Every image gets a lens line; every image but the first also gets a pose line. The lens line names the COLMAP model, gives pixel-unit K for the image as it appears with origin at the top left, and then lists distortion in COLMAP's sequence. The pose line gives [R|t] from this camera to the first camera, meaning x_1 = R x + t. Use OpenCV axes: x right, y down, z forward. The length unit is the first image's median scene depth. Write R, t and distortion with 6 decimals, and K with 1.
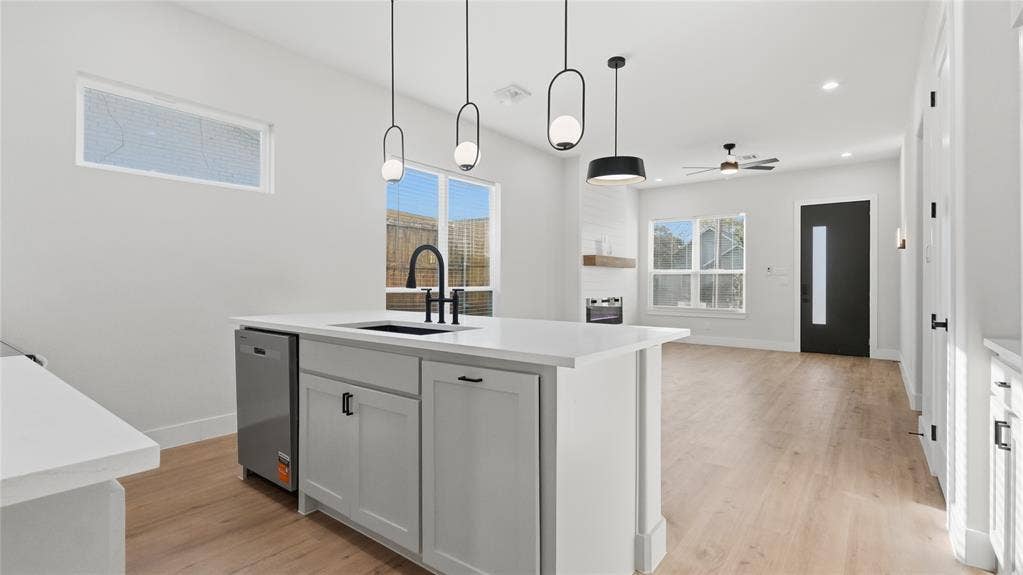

...

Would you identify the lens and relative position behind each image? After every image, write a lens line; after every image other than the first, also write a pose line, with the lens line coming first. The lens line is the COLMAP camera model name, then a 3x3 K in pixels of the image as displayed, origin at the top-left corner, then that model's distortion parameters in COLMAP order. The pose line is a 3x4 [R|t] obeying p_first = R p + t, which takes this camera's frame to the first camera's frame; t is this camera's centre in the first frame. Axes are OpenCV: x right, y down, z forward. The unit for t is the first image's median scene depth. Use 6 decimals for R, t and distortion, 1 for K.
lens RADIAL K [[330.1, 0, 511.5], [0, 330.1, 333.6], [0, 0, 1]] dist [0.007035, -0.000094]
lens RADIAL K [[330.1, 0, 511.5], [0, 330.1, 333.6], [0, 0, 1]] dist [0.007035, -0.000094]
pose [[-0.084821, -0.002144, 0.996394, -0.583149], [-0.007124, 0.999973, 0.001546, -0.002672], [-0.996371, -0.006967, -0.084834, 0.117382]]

---

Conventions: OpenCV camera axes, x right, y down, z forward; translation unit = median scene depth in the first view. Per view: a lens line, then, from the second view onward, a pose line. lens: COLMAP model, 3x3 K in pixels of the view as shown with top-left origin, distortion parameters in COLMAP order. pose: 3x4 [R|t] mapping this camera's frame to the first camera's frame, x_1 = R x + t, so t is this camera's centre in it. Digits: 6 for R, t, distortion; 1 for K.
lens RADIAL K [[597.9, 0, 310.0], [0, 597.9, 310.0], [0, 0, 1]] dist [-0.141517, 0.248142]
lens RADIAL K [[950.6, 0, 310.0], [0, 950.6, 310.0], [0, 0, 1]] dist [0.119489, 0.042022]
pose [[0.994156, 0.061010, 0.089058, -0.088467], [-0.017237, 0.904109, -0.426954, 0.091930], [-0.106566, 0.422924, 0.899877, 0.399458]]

## ACTION ITEM
Output the stretch from the line containing "Conventions: OpenCV camera" through the line containing "0.422924, 0.899877, 0.399458]]" as a two-column CSV with the header instruction,output. Give one row per record, with its text and its answer each in a single quoted field and line breaks replaced by spaces.

## ANSWER BELOW
instruction,output
"Conventions: OpenCV camera axes, x right, y down, z forward; translation unit = median scene depth in the first view. Per view: a lens line, then, from the second view onward, a pose line. lens: COLMAP model, 3x3 K in pixels of the view as shown with top-left origin, distortion parameters in COLMAP order. pose: 3x4 [R|t] mapping this camera's frame to the first camera's frame, x_1 = R x + t, so t is this camera's centre in it. Digits: 6 for R, t, distortion; 1 for K.","lens RADIAL K [[597.9, 0, 310.0], [0, 597.9, 310.0], [0, 0, 1]] dist [-0.141517, 0.248142] lens RADIAL K [[950.6, 0, 310.0], [0, 950.6, 310.0], [0, 0, 1]] dist [0.119489, 0.042022] pose [[0.994156, 0.061010, 0.089058, -0.088467], [-0.017237, 0.904109, -0.426954, 0.091930], [-0.106566, 0.422924, 0.899877, 0.399458]]"